(Data entries)
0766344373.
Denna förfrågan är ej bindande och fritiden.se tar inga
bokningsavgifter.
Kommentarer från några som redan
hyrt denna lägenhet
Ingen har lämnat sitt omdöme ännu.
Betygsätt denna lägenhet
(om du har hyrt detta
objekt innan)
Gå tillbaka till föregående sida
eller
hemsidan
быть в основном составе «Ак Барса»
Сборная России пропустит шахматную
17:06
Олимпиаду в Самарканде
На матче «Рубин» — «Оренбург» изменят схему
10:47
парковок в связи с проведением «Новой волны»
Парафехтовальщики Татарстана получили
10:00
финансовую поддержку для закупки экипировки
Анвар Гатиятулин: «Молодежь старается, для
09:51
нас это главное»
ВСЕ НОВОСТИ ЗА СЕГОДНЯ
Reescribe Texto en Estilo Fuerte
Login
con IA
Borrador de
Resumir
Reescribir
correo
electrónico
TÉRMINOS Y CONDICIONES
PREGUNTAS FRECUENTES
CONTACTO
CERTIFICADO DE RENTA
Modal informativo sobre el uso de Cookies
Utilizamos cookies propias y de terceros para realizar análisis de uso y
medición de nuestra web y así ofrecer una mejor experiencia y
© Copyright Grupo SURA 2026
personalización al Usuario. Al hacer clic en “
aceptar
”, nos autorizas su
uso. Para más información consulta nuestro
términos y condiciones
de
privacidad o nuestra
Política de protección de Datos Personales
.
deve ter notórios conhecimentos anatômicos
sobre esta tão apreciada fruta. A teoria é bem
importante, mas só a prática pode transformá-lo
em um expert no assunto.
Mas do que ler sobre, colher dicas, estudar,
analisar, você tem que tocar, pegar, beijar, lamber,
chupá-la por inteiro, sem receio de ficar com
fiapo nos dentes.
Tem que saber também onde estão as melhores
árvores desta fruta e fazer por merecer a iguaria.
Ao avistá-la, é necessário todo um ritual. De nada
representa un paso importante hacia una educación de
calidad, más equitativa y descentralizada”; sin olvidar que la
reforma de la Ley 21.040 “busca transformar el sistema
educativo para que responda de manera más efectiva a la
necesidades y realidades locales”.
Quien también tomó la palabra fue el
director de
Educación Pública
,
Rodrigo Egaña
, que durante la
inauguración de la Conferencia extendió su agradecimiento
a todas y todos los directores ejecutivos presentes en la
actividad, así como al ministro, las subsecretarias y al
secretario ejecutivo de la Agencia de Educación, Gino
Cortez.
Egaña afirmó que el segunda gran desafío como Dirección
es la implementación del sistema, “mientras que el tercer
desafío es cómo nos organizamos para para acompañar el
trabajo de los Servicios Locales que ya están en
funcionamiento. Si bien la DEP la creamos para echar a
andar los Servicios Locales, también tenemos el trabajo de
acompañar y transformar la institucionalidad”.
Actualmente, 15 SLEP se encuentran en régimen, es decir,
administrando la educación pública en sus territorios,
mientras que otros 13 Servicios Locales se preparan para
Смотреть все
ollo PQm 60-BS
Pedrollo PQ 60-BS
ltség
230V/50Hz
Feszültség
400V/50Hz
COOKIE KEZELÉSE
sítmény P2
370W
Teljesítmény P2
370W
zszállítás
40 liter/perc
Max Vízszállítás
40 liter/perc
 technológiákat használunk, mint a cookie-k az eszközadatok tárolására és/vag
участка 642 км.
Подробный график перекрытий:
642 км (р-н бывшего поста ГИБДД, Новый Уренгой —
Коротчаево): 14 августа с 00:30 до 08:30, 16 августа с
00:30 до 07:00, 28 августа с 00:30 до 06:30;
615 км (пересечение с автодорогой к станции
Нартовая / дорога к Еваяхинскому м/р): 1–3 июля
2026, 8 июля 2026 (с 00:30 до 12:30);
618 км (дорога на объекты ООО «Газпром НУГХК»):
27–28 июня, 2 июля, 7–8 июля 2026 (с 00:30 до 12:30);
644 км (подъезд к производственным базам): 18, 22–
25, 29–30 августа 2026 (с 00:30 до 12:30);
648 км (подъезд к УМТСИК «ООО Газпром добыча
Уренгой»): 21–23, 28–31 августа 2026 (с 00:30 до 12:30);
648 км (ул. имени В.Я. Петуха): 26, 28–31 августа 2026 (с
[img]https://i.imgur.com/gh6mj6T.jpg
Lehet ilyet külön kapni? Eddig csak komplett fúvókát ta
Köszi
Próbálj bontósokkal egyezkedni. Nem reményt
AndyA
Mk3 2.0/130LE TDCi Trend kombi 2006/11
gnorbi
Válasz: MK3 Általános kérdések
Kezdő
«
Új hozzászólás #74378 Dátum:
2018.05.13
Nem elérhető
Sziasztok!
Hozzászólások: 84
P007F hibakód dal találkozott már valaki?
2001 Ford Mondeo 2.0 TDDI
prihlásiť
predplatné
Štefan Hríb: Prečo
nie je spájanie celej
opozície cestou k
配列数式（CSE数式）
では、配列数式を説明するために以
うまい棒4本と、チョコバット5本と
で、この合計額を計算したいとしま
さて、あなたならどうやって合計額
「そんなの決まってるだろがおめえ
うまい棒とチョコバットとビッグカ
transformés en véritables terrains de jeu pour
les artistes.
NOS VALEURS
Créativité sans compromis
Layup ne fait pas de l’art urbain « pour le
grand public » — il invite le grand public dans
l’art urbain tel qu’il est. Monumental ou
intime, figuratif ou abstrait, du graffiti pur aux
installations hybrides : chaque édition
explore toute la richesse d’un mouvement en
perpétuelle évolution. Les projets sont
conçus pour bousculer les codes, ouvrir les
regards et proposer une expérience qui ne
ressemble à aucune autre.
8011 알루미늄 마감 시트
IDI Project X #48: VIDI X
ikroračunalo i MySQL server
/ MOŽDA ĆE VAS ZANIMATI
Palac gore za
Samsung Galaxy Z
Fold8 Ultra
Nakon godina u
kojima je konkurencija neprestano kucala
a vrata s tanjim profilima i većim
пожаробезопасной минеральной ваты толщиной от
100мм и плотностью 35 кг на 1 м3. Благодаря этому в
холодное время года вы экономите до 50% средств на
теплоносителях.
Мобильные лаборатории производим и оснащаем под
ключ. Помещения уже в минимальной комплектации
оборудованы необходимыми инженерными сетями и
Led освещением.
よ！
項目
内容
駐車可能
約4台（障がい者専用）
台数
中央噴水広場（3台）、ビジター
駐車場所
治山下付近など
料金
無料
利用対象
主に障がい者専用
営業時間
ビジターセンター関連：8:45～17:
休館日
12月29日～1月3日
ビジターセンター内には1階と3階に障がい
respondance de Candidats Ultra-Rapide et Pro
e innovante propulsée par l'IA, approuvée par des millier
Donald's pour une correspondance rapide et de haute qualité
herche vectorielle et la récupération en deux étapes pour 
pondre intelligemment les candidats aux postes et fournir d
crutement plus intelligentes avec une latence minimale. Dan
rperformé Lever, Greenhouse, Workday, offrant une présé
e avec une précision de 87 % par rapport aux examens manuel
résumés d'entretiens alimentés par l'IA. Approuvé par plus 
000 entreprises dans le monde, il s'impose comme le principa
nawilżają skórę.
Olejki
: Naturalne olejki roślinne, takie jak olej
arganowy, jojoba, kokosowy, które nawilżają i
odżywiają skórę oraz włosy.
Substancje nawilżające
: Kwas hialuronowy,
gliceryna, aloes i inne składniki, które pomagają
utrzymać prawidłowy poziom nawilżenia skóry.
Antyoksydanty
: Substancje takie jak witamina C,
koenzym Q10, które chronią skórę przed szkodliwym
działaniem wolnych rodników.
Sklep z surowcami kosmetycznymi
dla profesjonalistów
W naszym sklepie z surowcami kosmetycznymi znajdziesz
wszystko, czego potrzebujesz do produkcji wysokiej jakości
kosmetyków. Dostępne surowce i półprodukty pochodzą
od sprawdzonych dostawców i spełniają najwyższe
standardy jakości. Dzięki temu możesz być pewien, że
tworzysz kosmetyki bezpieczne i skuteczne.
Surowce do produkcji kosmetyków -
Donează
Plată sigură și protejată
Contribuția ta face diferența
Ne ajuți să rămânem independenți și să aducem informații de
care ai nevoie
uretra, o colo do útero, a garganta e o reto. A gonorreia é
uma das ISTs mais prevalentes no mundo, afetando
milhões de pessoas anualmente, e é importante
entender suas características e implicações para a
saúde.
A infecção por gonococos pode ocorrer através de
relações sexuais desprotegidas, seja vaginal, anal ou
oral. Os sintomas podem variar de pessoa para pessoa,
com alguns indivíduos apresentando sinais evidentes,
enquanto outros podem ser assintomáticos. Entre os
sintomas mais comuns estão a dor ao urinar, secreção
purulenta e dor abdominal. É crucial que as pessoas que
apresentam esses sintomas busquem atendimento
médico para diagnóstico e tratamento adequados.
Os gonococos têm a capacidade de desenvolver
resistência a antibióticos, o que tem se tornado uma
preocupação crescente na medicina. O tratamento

_Try it_. Please transcribe the records exactly from their first line through the line holding "CERTIFICADO DE RENTA", and leave out all others.

_Written answer_.
0766344373.
Denna förfrågan är ej bindande och fritiden.se tar inga
bokningsavgifter.
Kommentarer från några som redan
hyrt denna lägenhet
Ingen har lämnat sitt omdöme ännu.
Betygsätt denna lägenhet
(om du har hyrt detta
objekt innan)
Gå tillbaka till föregående sida
eller
hemsidan
быть в основном составе «Ак Барса»
Сборная России пропустит шахматную
17:06
Олимпиаду в Самарканде
На матче «Рубин» — «Оренбург» изменят схему
10:47
парковок в связи с проведением «Новой волны»
Парафехтовальщики Татарстана получили
10:00
финансовую поддержку для закупки экипировки
Анвар Гатиятулин: «Молодежь старается, для
09:51
нас это главное»
ВСЕ НОВОСТИ ЗА СЕГОДНЯ
Reescribe Texto en Estilo Fuerte
Login
con IA
Borrador de
Resumir
Reescribir
correo
electrónico
TÉRMINOS Y CONDICIONES
PREGUNTAS FRECUENTES
CONTACTO
CERTIFICADO DE RENTA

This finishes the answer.